La collection Week-End se place pour cela en entrée de gamme, avec trois aiguilles et date. Grâce aux mouvements Soprod qui les animent et qui sont fabriqués en interne, le positionnement est très abordable - en deçà de la gamme équivalente « 1975 » de Maurice Lacroix, par exemple. Les deux nouvelles lignes féminines, Cléopâtre et Eleonore, offrent quant à elles une interprétation plus joaillière de la Turbine, pour la sortir de son « look & feel » aéronautique.
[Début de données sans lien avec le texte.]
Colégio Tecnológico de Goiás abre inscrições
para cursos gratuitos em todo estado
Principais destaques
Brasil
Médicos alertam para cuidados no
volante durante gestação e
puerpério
Le récent partenariat avec Diaa Alama entrouvre enfin une porte artistique qui, là encore, élargit l’horizon de la marque.
À pas comptés
Pour autant, Perrelet avance à pas comptés et avec mesure. Ce n’est pas parce que le catalogue des calibres Soprod est quasiment en libre-service qu’il faut y prendre n’importe quoi. « La turbine n’est pas connectée au mouvement, nous pouvons donc potentiellement y adjoindre toutes les complications que l’on veut, mais cela doit rester cohérent et lisible », souligne Hugo Lesizza.
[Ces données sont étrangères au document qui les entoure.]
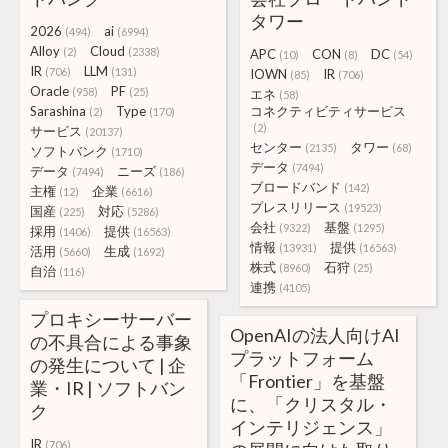
タワー
2026
ai
(494)
(6994)
Alloy
Cloud
(2)
(2338)
APC
CON
DC
(10)
(8)
(54)
IR
LLM
(706)
(131)
IOWN
IR
(85)
(706)
Oracle
PF
(958)
(25)
エネ
(58)
Sarashina
Type
コネクティビティサービス
(2)
(170)
(2)
サービス
(20137)
センター
タワー
(2135)
(68)
ソフトバンク
(1710)
データ
(7494)
データ
ニーズ
(7494)
(186)
ブロードバンド
(142)
主権
企業
(12)
(6616)
プレスリリース
(19523)
国産
対応
(225)
(5286)
会社
基盤
(9322)
(1295)
採用
提供
(1406)
(16563)
情報
提供
(13931)
(16563)
活用
生成
(5660)
(1692)
株式
石狩
(8960)
(25)
自治
(116)
連携
(4105)
プロキシーサーバー
OpenAIの法人向けAI
の不具合による事象
プラットフォーム
の発生について | 企
「Frontier」を基盤
業・IR | ソフトバン
に、「クリスタル・
ク
インテリジェンス」
IR
(706)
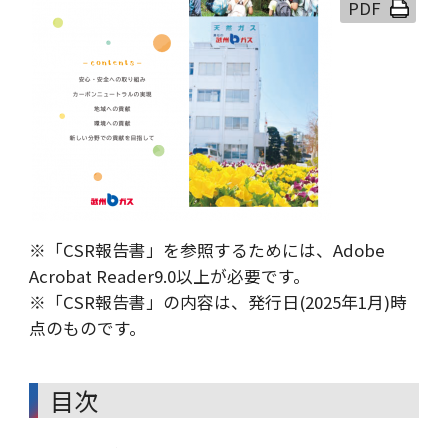
※「CSR報告書」を参照するためには、Adobe
Acrobat Reader9.0以上が必要です。
※「CSR報告書」の内容は、発行日(2025年1月)時
点のものです。
目次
Il est encore trop tôt pour dévoiler les axes de travail 2026, mais le CEO donne quelques pistes. En renvoyant notamment au passé de la marque. Il ne faut pas oublier que la prééminence de la Turbine est certes incontestable...mais pas si ancienne : 2009. Avant cela, Perrelet se démarquait par ses phases de Lune, ses régulateurs rétrogrades, ses heures sautantes, entre autres. Exactement comme un certain...Maurice Lacroix, justement. Mais Perrelet n’entend pas réinvestir massivement le terrain de la complication, notamment parce que le principe même de la turbine brouille quelque peu la lisibilité du cadran, qui ne pourrait s’encombrer de multiples fenêtres, guichets et compteurs.
Et demain ?
Où donc attendre Perrelet en 2026 ? La marque ouvre quelques pistes. On n’y parle pas encore de montre réalisée sur mesure par IA, comme chez Swatch, mais d’un configurateur en ligne qui permettrait à chacun de jongler avec les différentes options existantes de couleur, de bracelet, pour dessiner sa propre Perrelet. Pourquoi pas avec une gravure personnalisée ?
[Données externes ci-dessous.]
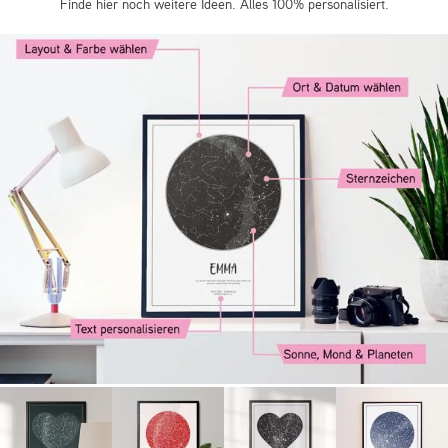
Finde hier noch weitere Ideen. Alles 100% personalisiert.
La maque est également encore vierge d’ambassadeurs. Elle n’est pas non plus sponsor d’un quelconque événement. Certes, l’affichage du chef Philippe Etechbest avec sa Perrelet a offert un coup de projecteur à la maison, mais il ne s’agissait en aucun cas d’un partenariat, l’homme - par ailleurs collectionneur et aujourd’hui ambassadeur TAG Heuer - ayant acquis sa montre à titre personnel. « Mais nous sommes régulièrement approchés dans le domaine du sport ou justement de la gastronomie », confie Hugo Lesizza, qui ne se ferme aucune porte. Et qui, faute d’avoir obtenu un sésame pour être introduit à Palexpo durant Watches and Wonders, sera présent avec une suite en duplex au Beau-Rivage, tant pour Perrelet que pour Leroy.